# [What the task asks]
Swap "Free Download" for "Download Now" in the text of these records and leave every other line as it is. Leave out the pictures.

# [Supplied data]
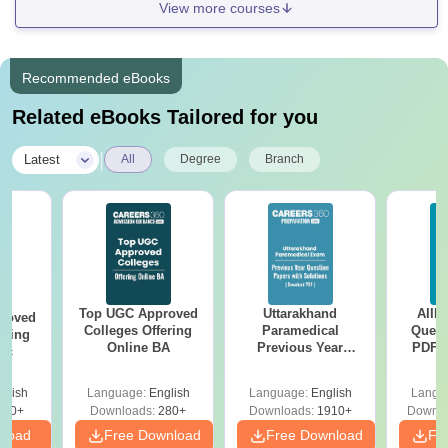
View more courses
Recommended eBooks
Related eBooks Tailored for you
|
Latest
All
Degree
Branch
Top UGC Approved
Uttarakhand
AIIM
roved
Colleges Offering
Paramedical
Quest
ering
Online BA
Previous Year
PDF (
Sc
Question Papers
with 
with Answer Keys &
Free
glish
Language:
English
Language:
English
Langu
Solutions - Free
320+
Downloads:
280+
Downloads:
1910+
Downlo
PDF
nload
Free Download
Free Download
Fr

# [Completed task]
View more courses
Recommended eBooks
Related eBooks Tailored for you
|
Latest
All
Degree
Branch
Top UGC Approved
Uttarakhand
AIIM
roved
Colleges Offering
Paramedical
Quest
ering
Online BA
Previous Year
PDF (
Sc
Question Papers
with 
with Answer Keys &
Free
glish
Language:
English
Language:
English
Langu
Solutions - Free
320+
Downloads:
280+
Downloads:
1910+
Downlo
PDF
nload
Download Now
Download Now
Fr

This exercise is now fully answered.